§ Work request: The copy you print must match the listing exactly, with its pictures removed.

§ Data shown:
· · ·

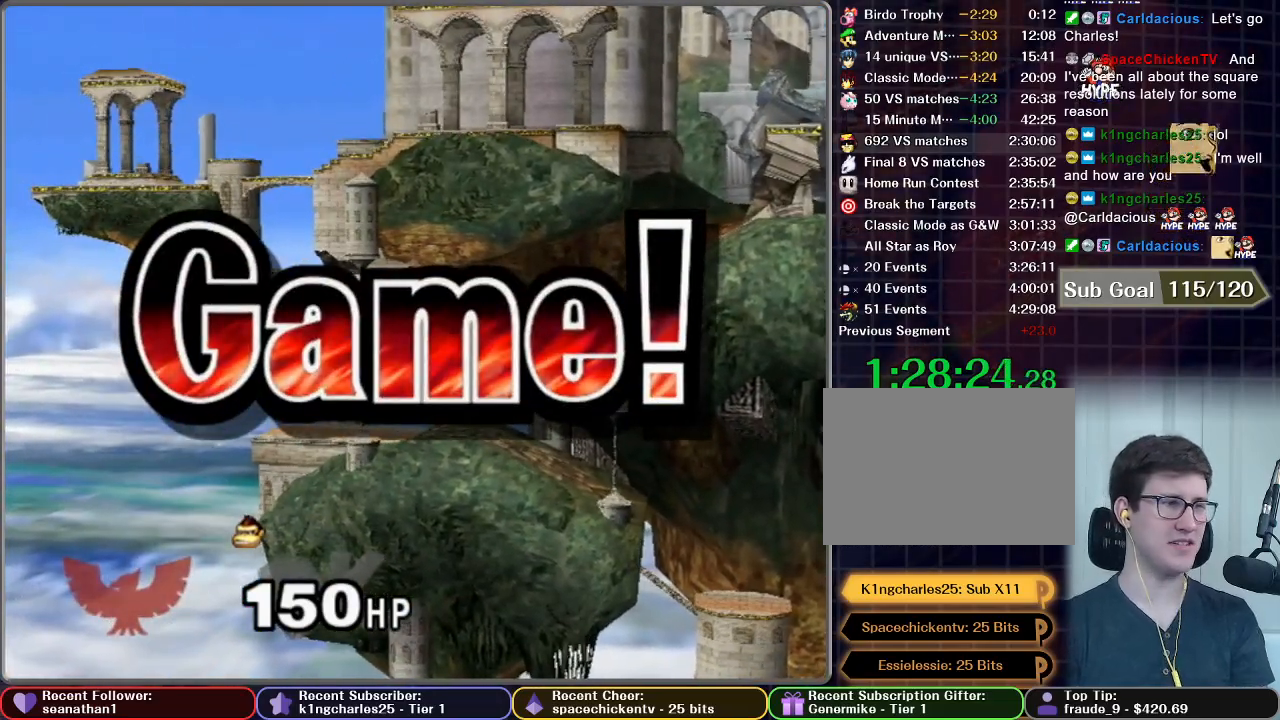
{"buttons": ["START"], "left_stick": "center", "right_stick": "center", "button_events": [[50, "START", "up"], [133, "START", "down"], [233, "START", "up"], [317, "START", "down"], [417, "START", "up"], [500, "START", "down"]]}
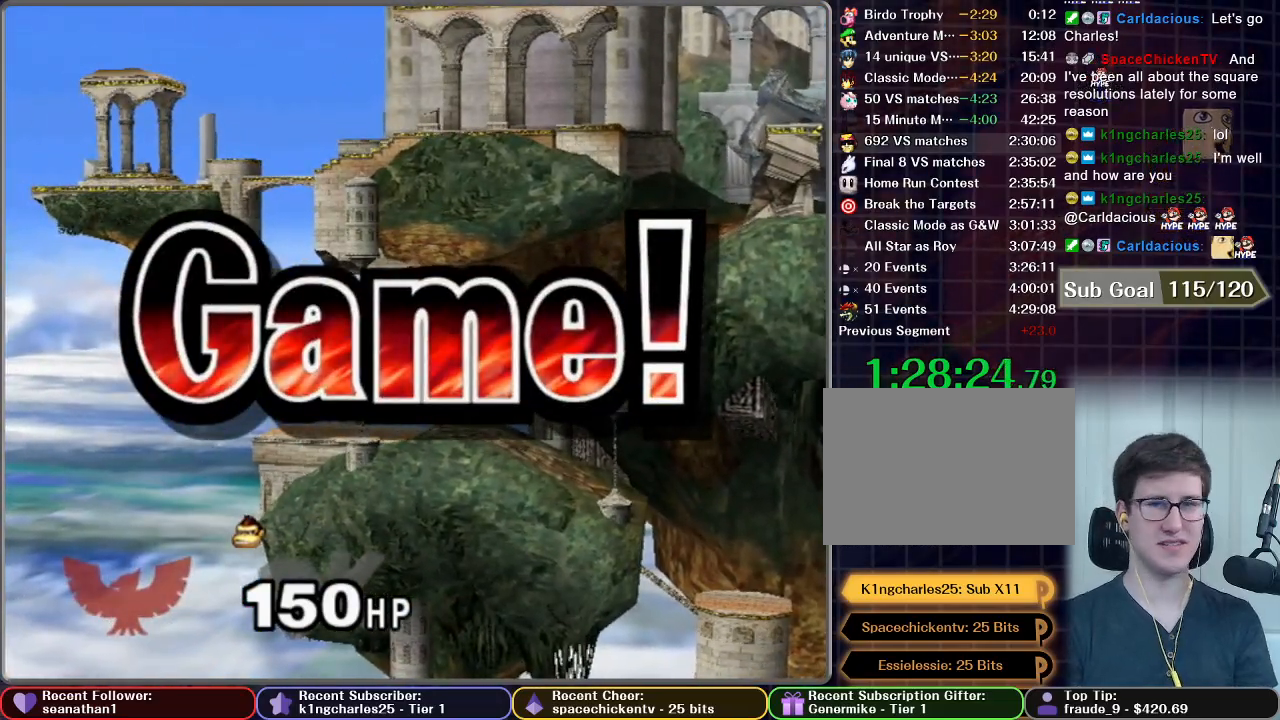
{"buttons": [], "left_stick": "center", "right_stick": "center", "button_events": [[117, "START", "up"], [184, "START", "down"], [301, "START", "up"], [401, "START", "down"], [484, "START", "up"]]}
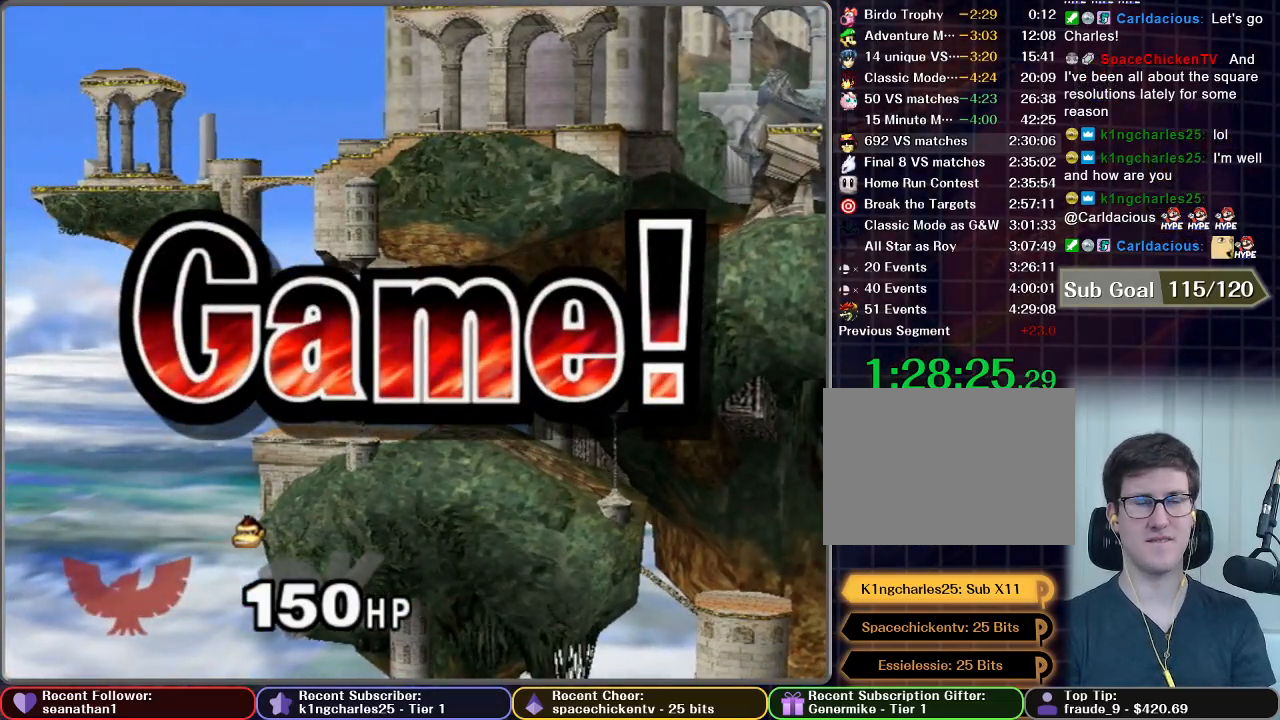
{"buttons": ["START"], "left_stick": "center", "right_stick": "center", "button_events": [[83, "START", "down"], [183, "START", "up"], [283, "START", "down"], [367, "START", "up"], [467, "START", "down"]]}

· · ·

§ Your solution:
{"buttons": ["START"], "left_stick": "center", "right_stick": "center", "button_events": [[50, "START", "up"], [133, "START", "down"], [233, "START", "up"], [317, "START", "down"], [417, "START", "up"], [500, "START", "down"]]}
{"buttons": [], "left_stick": "center", "right_stick": "center", "button_events": [[117, "START", "up"], [184, "START", "down"], [301, "START", "up"], [401, "START", "down"], [484, "START", "up"]]}
{"buttons": ["START"], "left_stick": "center", "right_stick": "center", "button_events": [[83, "START", "down"], [183, "START", "up"], [283, "START", "down"], [367, "START", "up"], [467, "START", "down"]]}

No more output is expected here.